WHAT IS EXPECTED | Copy the entries word for word. Keep the pictures out.

Saved entries |
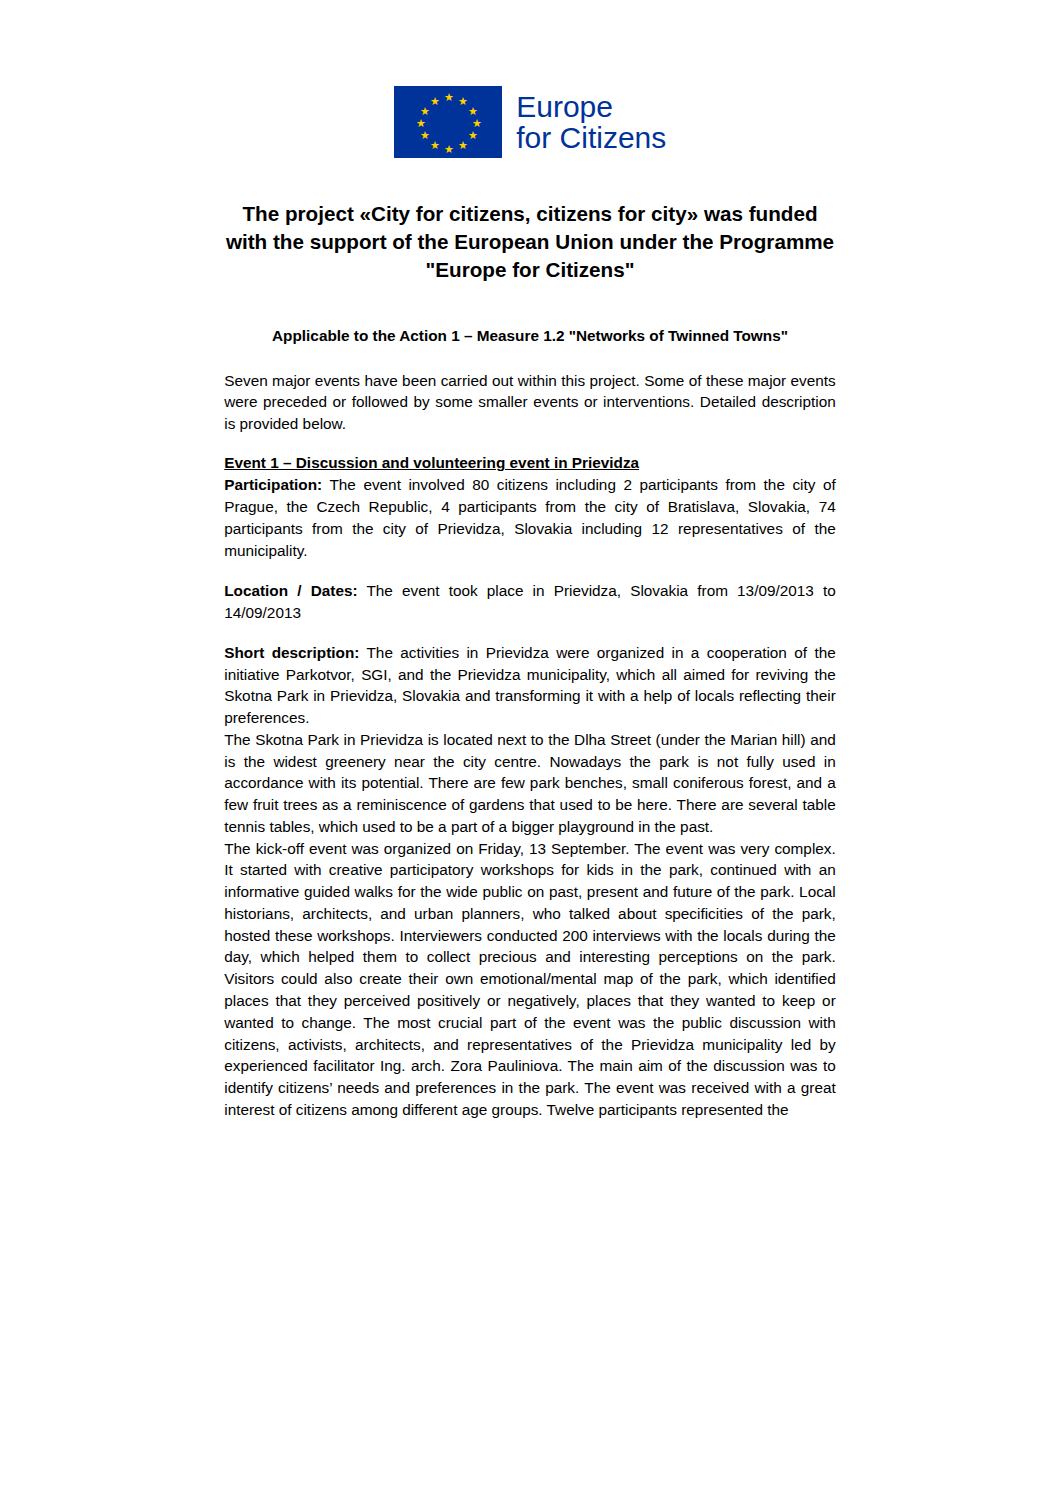★ ★ ★ ★ ★ ★ ★ ★ ★ ★ ★ ★
Europe for Citizens
The project «City for citizens, citizens for city» was funded with the support of the European Union under the Programme "Europe for Citizens"
Applicable to the Action 1 – Measure 1.2 "Networks of Twinned Towns"
Seven major events have been carried out within this project. Some of these major events were preceded or followed by some smaller events or interventions. Detailed description is provided below.
Event 1 – Discussion and volunteering event in Prievidza
Participation: The event involved 80 citizens including 2 participants from the city of Prague, the Czech Republic, 4 participants from the city of Bratislava, Slovakia, 74 participants from the city of Prievidza, Slovakia including 12 representatives of the municipality.
Location / Dates: The event took place in Prievidza, Slovakia from 13/09/2013 to 14/09/2013
Short description: The activities in Prievidza were organized in a cooperation of the initiative Parkotvor, SGI, and the Prievidza municipality, which all aimed for reviving the Skotna Park in Prievidza, Slovakia and transforming it with a help of locals reflecting their preferences.
The Skotna Park in Prievidza is located next to the Dlha Street (under the Marian hill) and is the widest greenery near the city centre. Nowadays the park is not fully used in accordance with its potential. There are few park benches, small coniferous forest, and a few fruit trees as a reminiscence of gardens that used to be here. There are several table tennis tables, which used to be a part of a bigger playground in the past.
The kick-off event was organized on Friday, 13 September. The event was very complex. It started with creative participatory workshops for kids in the park, continued with an informative guided walks for the wide public on past, present and future of the park. Local historians, architects, and urban planners, who talked about specificities of the park, hosted these workshops. Interviewers conducted 200 interviews with the locals during the day, which helped them to collect precious and interesting perceptions on the park. Visitors could also create their own emotional/mental map of the park, which identified places that they perceived positively or negatively, places that they wanted to keep or wanted to change. The most crucial part of the event was the public discussion with citizens, activists, architects, and representatives of the Prievidza municipality led by experienced facilitator Ing. arch. Zora Pauliniova. The main aim of the discussion was to identify citizens’ needs and preferences in the park. The event was received with a great interest of citizens among different age groups. Twelve participants represented the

RESPONSE TO THE TASK |
★ ★ ★ ★ ★ ★ ★ ★ ★ ★ ★ ★
Europe for Citizens
The project «City for citizens, citizens for city» was funded with the support of the European Union under the Programme "Europe for Citizens"
Applicable to the Action 1 – Measure 1.2 "Networks of Twinned Towns"
Seven major events have been carried out within this project. Some of these major events were preceded or followed by some smaller events or interventions. Detailed description is provided below.
Event 1 – Discussion and volunteering event in Prievidza
Participation: The event involved 80 citizens including 2 participants from the city of Prague, the Czech Republic, 4 participants from the city of Bratislava, Slovakia, 74 participants from the city of Prievidza, Slovakia including 12 representatives of the municipality.
Location / Dates: The event took place in Prievidza, Slovakia from 13/09/2013 to 14/09/2013
Short description: The activities in Prievidza were organized in a cooperation of the initiative Parkotvor, SGI, and the Prievidza municipality, which all aimed for reviving the Skotna Park in Prievidza, Slovakia and transforming it with a help of locals reflecting their preferences.
The Skotna Park in Prievidza is located next to the Dlha Street (under the Marian hill) and is the widest greenery near the city centre. Nowadays the park is not fully used in accordance with its potential. There are few park benches, small coniferous forest, and a few fruit trees as a reminiscence of gardens that used to be here. There are several table tennis tables, which used to be a part of a bigger playground in the past.
The kick-off event was organized on Friday, 13 September. The event was very complex. It started with creative participatory workshops for kids in the park, continued with an informative guided walks for the wide public on past, present and future of the park. Local historians, architects, and urban planners, who talked about specificities of the park, hosted these workshops. Interviewers conducted 200 interviews with the locals during the day, which helped them to collect precious and interesting perceptions on the park. Visitors could also create their own emotional/mental map of the park, which identified places that they perceived positively or negatively, places that they wanted to keep or wanted to change. The most crucial part of the event was the public discussion with citizens, activists, architects, and representatives of the Prievidza municipality led by experienced facilitator Ing. arch. Zora Pauliniova. The main aim of the discussion was to identify citizens’ needs and preferences in the park. The event was received with a great interest of citizens among different age groups. Twelve participants represented the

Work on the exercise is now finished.